Prototyping for empathy is a method that is used by the d.School in order to immerse one you in the situation of your client, user, etc.

When do I use this method?

You can use this method when you have already done some design work and want to dig deeper into a certain area. You can also use it to test a hypothesis or probe an insight you are developing. In general, use this method whenever you need to get a better feeling for the person you are interested in (be it a user, client, a certain role, etc.).

How do I use this method?

First, think about what aspect of the challenge or situation you want to learn more about. Then discuss or brainstorm different ways how you can investigate the subject. Depending on the situation you want to explore you can simulate a person’s context or environment and put yourself in the shoes of that person. For example, if you want to simulate how it feels for blind people to orient themselves inside a building, then get a blindfold and test it yourself in order to find out what they go through.

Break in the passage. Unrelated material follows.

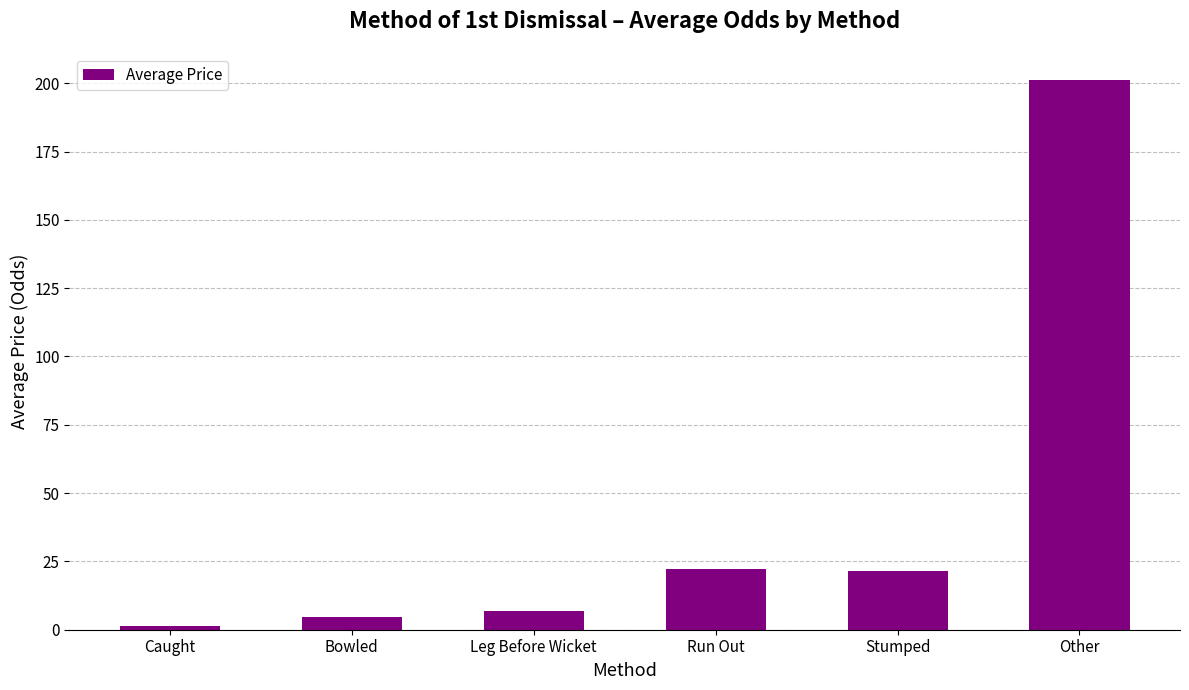

Which category has the highest value across all series?

Other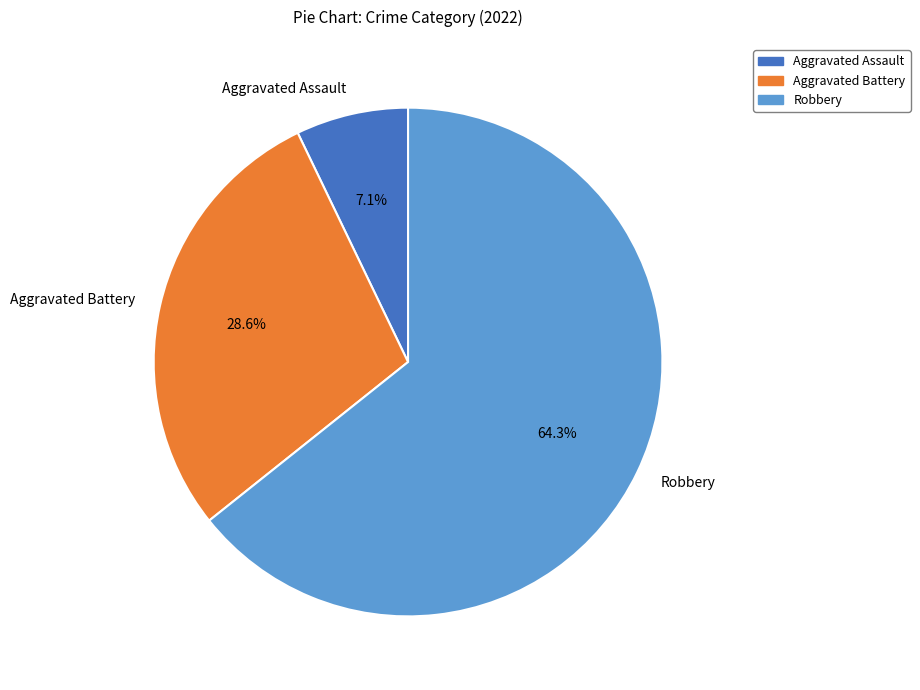

Does Robbery account for over 50% of the chart?

Yes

If you want to know how customers think about reaching your back office in case of a complaint, let them draw a picture of the situation or act out the situation with them in a role play session.

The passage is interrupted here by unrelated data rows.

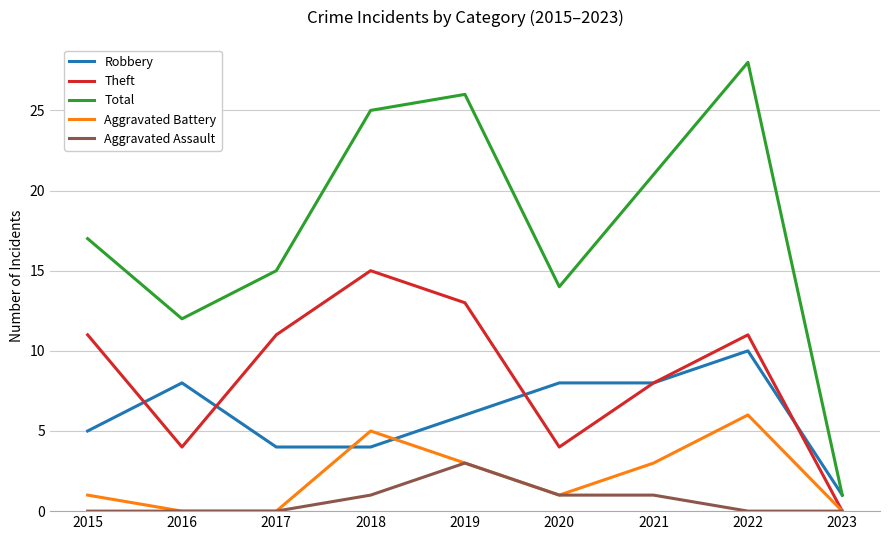

Reading left to right, what are all the values shown in this chart?

Robbery: 2015=5	2016=8	2017=4	2018=4	2019=6	2020=8	2021=8	2022=10	2023=1
Theft: 2015=11	2016=4	2017=11	2018=15	2019=13	2020=4	2021=8	2022=11	2023=0
Total: 2015=17	2016=12	2017=15	2018=25	2019=26	2020=14	2021=21	2022=28	2023=1
Aggravated Battery: 2015=1	2016=0	2017=0	2018=5	2019=3	2020=1	2021=3	2022=6	2023=0
Aggravated Assault: 2015=0	2016=0	2017=0	2018=1	2019=3	2020=1	2021=1	2022=0	2023=0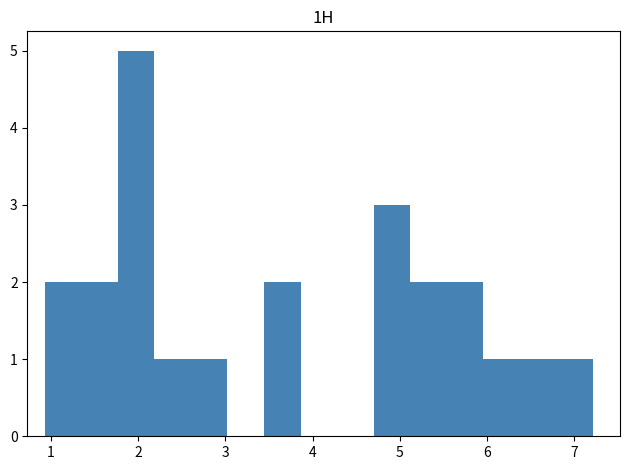

Reading left to right, list every bar in this chart as the range it spans on the x-axis followed by its height. Neither the bar edges nor the heights are printed on the chart, so give them approximately, as read against the axes.

0.9 to 1.3: 2
1.3 to 1.8: 2
1.8 to 2.2: 5
2.2 to 2.6: 1
2.6 to 3.0: 1
3.0 to 3.4: 0
3.4 to 3.9: 2
3.9 to 4.3: 0
4.3 to 4.7: 0
4.7 to 5.1: 3
5.1 to 5.5: 2
5.5 to 6.0: 2
6.0 to 6.4: 1
6.4 to 6.8: 1
6.8 to 7.2: 1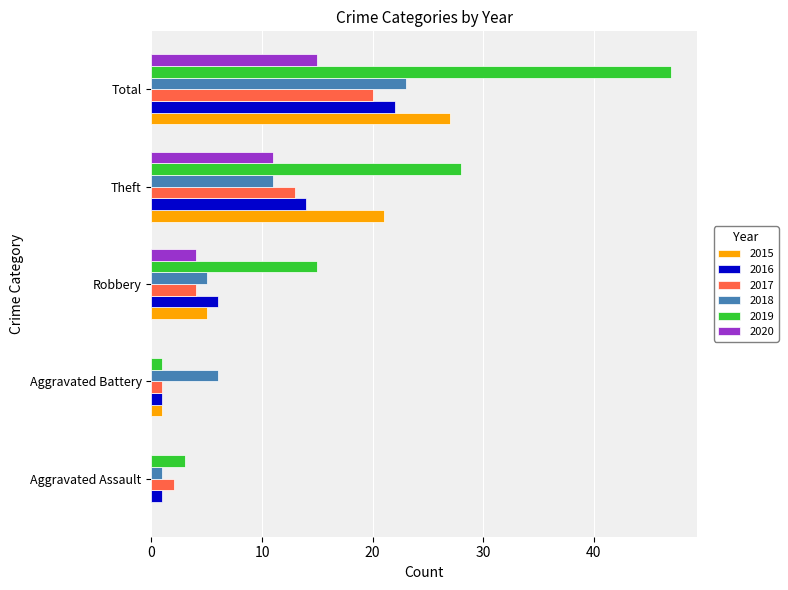

How many 2020 values are between 0 and 11?

4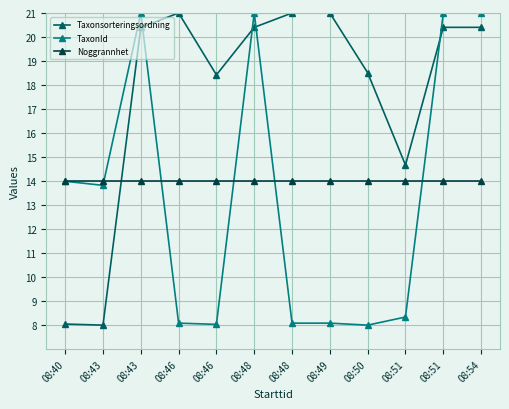

Reading left to right, extract all data points from this chart.

Taxonsorteringsordning: 8.0	8.0	20.4	21.0	18.4	20.4	21.0	21.0	18.5	14.7	20.4	20.4
TaxonId: 14.0	13.8	21.0	8.1	8.0	21.0	8.1	8.1	8.0	8.3	21.0	21.0
Noggrannhet: 14.0	14.0	14.0	14.0	14.0	14.0	14.0	14.0	14.0	14.0	14.0	14.0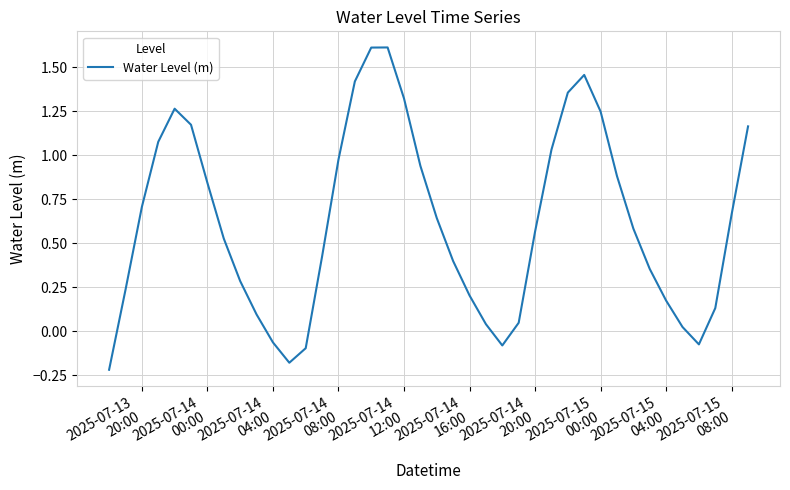

What is the greatest value displayed?

1.6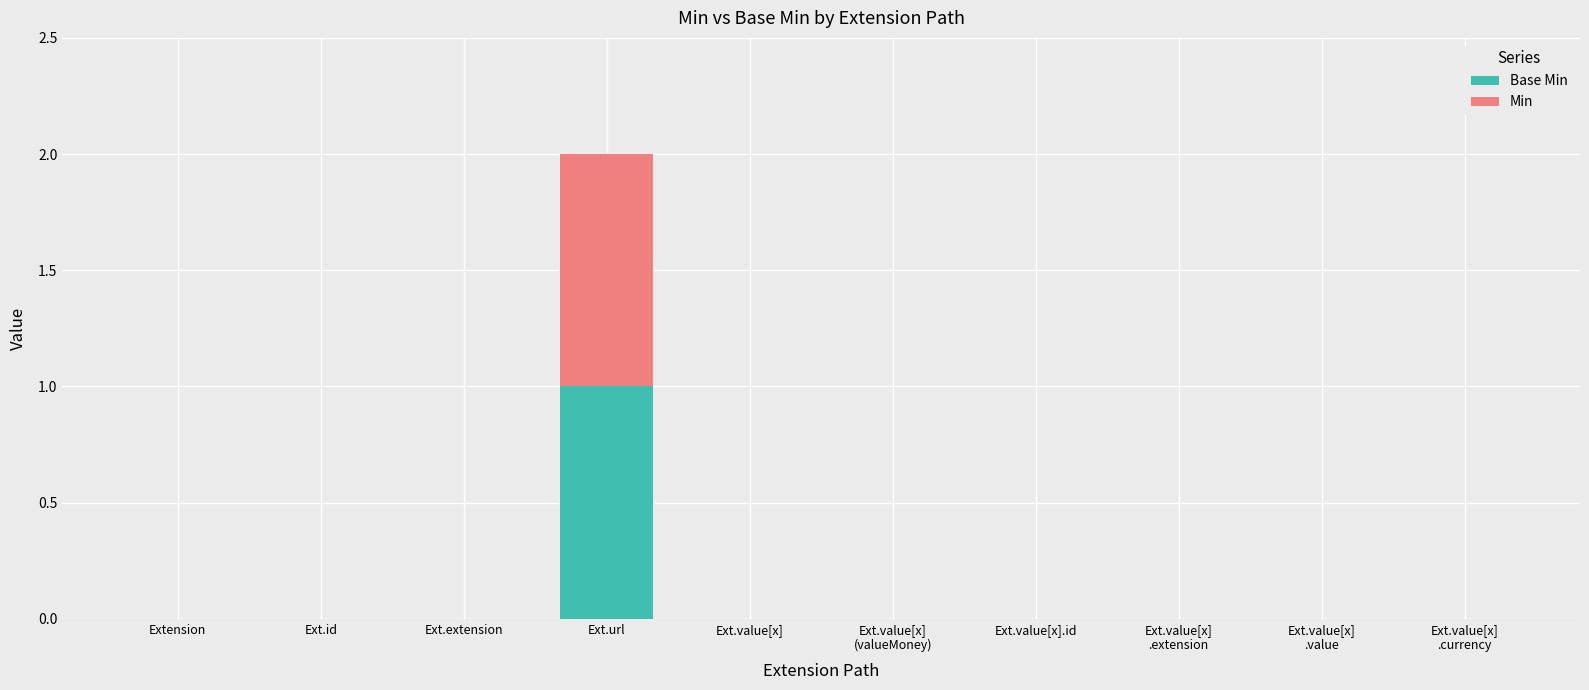

How many data points does each series have?

10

You can then talk about these “prototypes” and your experiences either with the target group or with your (design) colleagues.

What are the benefits?

With this method you can gain empathy for your target group by simulating their conditions and environment. You will feel physically how a situation is perceived by your user, client, etc. Prototyping for empathy is a useful method that makes a lasting impression and helps you to not forget about the person for whom you are designing.